While the White House was directly involved in organizing the alliance, it is not involved in daily operations, although Michelle Obama is expected to play a major role in promoting the campaign and encouraging schools to apply, Cooper said.
Another principal partner in the Let’s Move alliance is United Fresh, a produce industry trade group, that began its own salad bar campaign two years ago backing legislation sponsored by Rep. Sam Farr (D-Calif.) that called on the USDA to increase fruits and vegetables in school meals. Farr represents the produce-growing powerhouse Salinas Valley.
Ray Gilmer, spokesman for United Fresh, said the legislation “never got much traction,” but generated some buzz around salad bars. A year ago, United Fresh began soliciting donations from its corporate members to purchase salad bars and place them in schools. “A lot of companies want to place them in the communities where they operate, a sort of ‘good neighbor’ thing,” Gilmer said.
Gilmer said the United Fresh campaign was low-key, conducted mostly by word of mouth and the internet. To date they’ve given away 60 salad bars and plan to donate an undetermined amount of cash to the Let’s Move campaign. “We’re going to New Orleans for a convention, and we’ve already placed 10 salad bars in schools there,” Gilmer noted.
A third partner in the White House effort is the National Fruit and Vegetable Alliance, comprising the USDA, the Center for Disease Control and Prevention (CDC), and such disparate groups as the American Cancer Society and the California Department of Public Health.
The CDC has emerged as a leader of the group, taking up fruits and vegetables as a key ingredient to preventing diet-related diseases such as obesity and Type 2 diabetes.
The salad bar effort still faces some obstacles. Some schools don’t want salad bars. Montgomery County, just outside the nation’s capitol, does not permit salad bars for food-safety reasons. Philadelphia schools similarly do not offer salad bars, but serve salad in the regular food line instead.

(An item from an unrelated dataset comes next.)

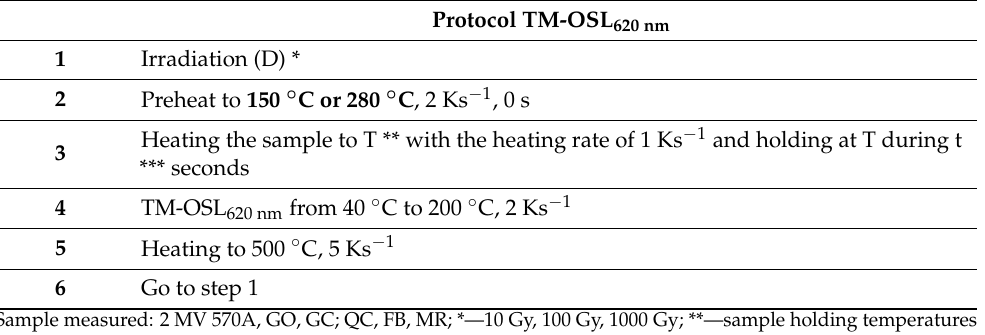
Table 1. OTDC protocol used in the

“Self-serve brings a number of management issues that we’d have to look at,” sai
d Philadelphia schools spokesman Fernando Gallard. “Basically, you’d have a salad bar in an open area where people are going to walk around it. That’s something we still have to consider — the sanitation issues.”
Cooper has complained about USDA regulations that require students who use the salad bar to pass a cashier, or point-of-sale station, where a trained cafeteria worker would inspect the student’s tray and confirm that the student had taken the required items in the correct portion sizes in order for the school to qualify for reimbursement. Such rules create logjams in the cafeteria, Cooper said.
Here in the District of Columbia, many food-service areas are not designed to accommodate a salad bar. Installing one would require rethinking how students pass through the meal line and where the cashier is situated.
Kate Adamick, a school food consultant and fervent salad bar advocate, said those obstacles can be overcome without too much difficulty. “I don’t think there’s any other way to serve produce in school,” she said. Most cafeteria vegetables are cooked to death, or come out of a can, and kids either refuse them in the service line or throw them in the trash. Adamick believes children eat more vegetables when they’re allowed to serve themselves from an array of fresh choices.
“When kids get to make their own decisions, they’re much more likely to try things,” she said.